In 2020 and the years to come, the world is likely to witness destabilizing effects of a US-China rivalry. This will have consequences for global order and governance. The increased uncertainty in equity and credit markets will trigger a risk-off sentiment and push up investment demand for relatively safer alternatives like gold.
Even before he won office, Trump had expressed his disapproval of China taking advantage of the US economically, pointing out the wide trade deficit between the two countries.
After he moved into the White House, Trump began to roll out tariffs on billions of dollars of Chinese goods in mid-2018 to put pressure on the world’s largest exporter to balance trade by changing the way it did business with the US. Among the demands were an increase in US goods purchased by China and an end to the theft of US companies' intellectual property.
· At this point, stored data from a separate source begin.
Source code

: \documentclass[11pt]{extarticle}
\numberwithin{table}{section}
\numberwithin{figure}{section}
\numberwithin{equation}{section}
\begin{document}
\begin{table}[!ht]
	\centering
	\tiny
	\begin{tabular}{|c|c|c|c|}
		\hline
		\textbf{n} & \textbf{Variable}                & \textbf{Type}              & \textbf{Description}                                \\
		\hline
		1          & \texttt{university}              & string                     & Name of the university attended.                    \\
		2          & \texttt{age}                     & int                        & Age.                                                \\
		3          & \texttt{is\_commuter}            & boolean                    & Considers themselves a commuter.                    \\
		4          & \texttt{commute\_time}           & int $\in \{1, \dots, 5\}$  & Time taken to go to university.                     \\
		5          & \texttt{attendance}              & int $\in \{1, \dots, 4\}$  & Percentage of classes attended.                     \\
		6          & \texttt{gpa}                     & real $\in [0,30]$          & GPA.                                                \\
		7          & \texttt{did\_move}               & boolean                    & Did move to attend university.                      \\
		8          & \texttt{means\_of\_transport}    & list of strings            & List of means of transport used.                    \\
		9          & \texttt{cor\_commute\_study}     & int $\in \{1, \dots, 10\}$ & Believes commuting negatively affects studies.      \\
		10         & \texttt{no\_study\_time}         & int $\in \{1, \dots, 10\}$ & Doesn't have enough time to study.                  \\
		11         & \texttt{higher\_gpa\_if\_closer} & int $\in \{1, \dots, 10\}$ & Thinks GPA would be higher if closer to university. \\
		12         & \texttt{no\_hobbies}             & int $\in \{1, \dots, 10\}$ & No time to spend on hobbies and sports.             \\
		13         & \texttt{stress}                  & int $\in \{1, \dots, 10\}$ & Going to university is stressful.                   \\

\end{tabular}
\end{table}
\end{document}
The Chinese government retaliated with tariffs of their own, beginning an 18-month long trade war. Finally in January this year, the two sides agreed to a phase one deal, reducing tariffs in exchange for China agreeing to buy more US goods.
But there was wide consensus that any phase two deal would have to tackle the thornier issues, such as intellectual property theft, and would thus be difficult to agree on.
Then came the pandemic.
Rather than encouraging greater cooperation, COVID-19 has further soured US-China relations amid the unfinished trade war. A war of words has ensued between the two countries with both sides blaming each other. Trump has criticized China’s response to the virus outbreak and referred to COVID-19 as the ‘Wuhan’ or ‘Chinese’ virus. On the other hand, the Chinese have gone as far as to back the conspiracy theory that the coronavirus was a bioweapon manufactured in American laboratories.
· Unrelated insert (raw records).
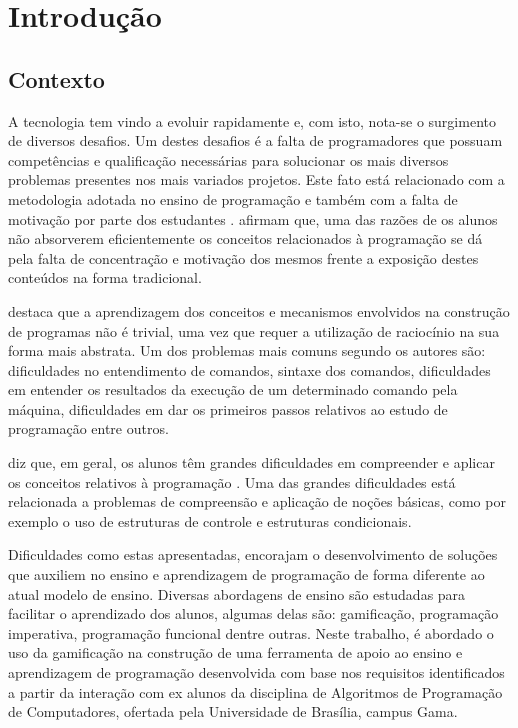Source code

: \chapter[Introdução]{Introdução}

\section{Contexto}
A tecnologia tem vindo a evoluir rapidamente e, com isto, nota-se o surgimento de
diversos desafios. Um destes desafios é a falta de programadores que possuam competências 
e qualificação necessárias para solucionar os mais diversos problemas presentes nos mais
variados projetos. Este fato está relacionado com a metodologia adotada no ensino de
programação e também com a falta de motivação por parte dos estudantes \cite{7975788}.
 afirmam que, uma das razões de os alunos não absorverem eficientemente
os conceitos relacionados à programação se dá pela falta de concentração e motivação dos mesmos frente
a exposição destes conteúdos na forma tradicional.

 destaca que a aprendizagem dos conceitos e mecanismos envolvidos na construção de programas não é
trivial, uma vez que requer a utilização de raciocínio na sua forma mais abstrata. Um dos problemas mais comuns segundo os autores
são: dificuldades no entendimento de comandos, sintaxe dos comandos, dificuldades em entender os resultados da execução de um determinado 
comando pela máquina, dificuldades em dar os primeiros passos relativos ao estudo de programação entre outros.

 diz que, em geral, os alunos têm grandes dificuldades em compreender e aplicar os conceitos relativos à programação . Uma das grandes 
dificuldades está relacionada a problemas de compreensão e aplicação de noções básicas, como por exemplo o uso de estruturas de controle e estruturas
condicionais.

Dificuldades como estas apresentadas, encorajam o desenvolvimento de soluções que auxiliem no ensino e aprendizagem de programação de forma diferente ao
atual modelo de ensino. Diversas abordagens de ensino são estudadas para facilitar o aprendizado dos alunos, algumas delas são:
gamificação, programação imperativa, programação funcional dentre outras. Neste trabalho, é abordado o uso da gamificação na construção de uma ferramenta
de apoio ao ensino e aprendizagem de programação desenvolvida com base nos requisitos identificados a partir da interação com ex alunos
da disciplina de Algoritmos de Programação de Computadores, ofertada pela Universidade de Brasília, campus Gama.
Both sides seem to be blaming the other for the origin and severity of the crisis as they seek to divert attention from troubling domestic issues. Contracting exports and rising unemployment have pushed China toward its worst downturn in generations. Similarly, the US, with unemployment almost at 15% and the highest number of cases from a single country, is marred with problems of its own.
A lot will depend on whether the phase one deal makes it through the US elections. With China hit by a virus-induced economic deceleration, it looks unlikely that the country will be able to meet its phase one pledge to buy an additional $200 billion of US products this year and next year. The clash will likely get fiercer around the time of US elections in November. Trump has already begun to blame China for the deaths and disruption caused by the virus as it threatens his chances of victory. He will likely get more aggressive in his rhetoric and response to China if he is seen trailing in polls, and will be open to all options in a bid to get re-elected.
But with the pandemic massively hurting their economies, both countries probably have less appetite for a tariff war. As such the tensions between the two could manifest on other fronts such as currency, military, technology, international cooperation, and even ideology. For instance, American anger at the tens of thousands of lives lost by the pandemic is being increasingly directed at the Chinese Communist Party’s suppression of freedom of speech and attempts to cover-up the virus. Or the US’s allegation that the WHO has been biased towards Beijing in spite of America providing the majority of funding to the organization. Or America banning Chinese technology giant Huawei on grounds of spying, and forcing its European allies to do the same. Or the territorial disputes between the two countries in the South China Sea.
These issues are deep and will persist even once the pandemic and the 2020 election are over. At the core of these issues is China’s ambition to become a dominant global power and America's resistance to that. As such, tensions between the major economies seem unlikely to de-escalate in the near future, and this clash for supremacy is going to be a long drawn affair.
While risks have been building up in the background way before the viral outbreak, tensions have begun to simmer now.
Brace for increased volatility in U.S.-China relations over the next couple of years, and allocate 10-15% of your investment portfolio to gold to benefit from the metal’s gains during this bumpy ride. The battle between these two world’s power nations will have wide reaching economic ramifications and the tremors will be felt in currency markets. Investors and central banks may look to reduce their reliance on the much involved US dollar and will find their answers towards increasing their allocation to gold given no better alternative.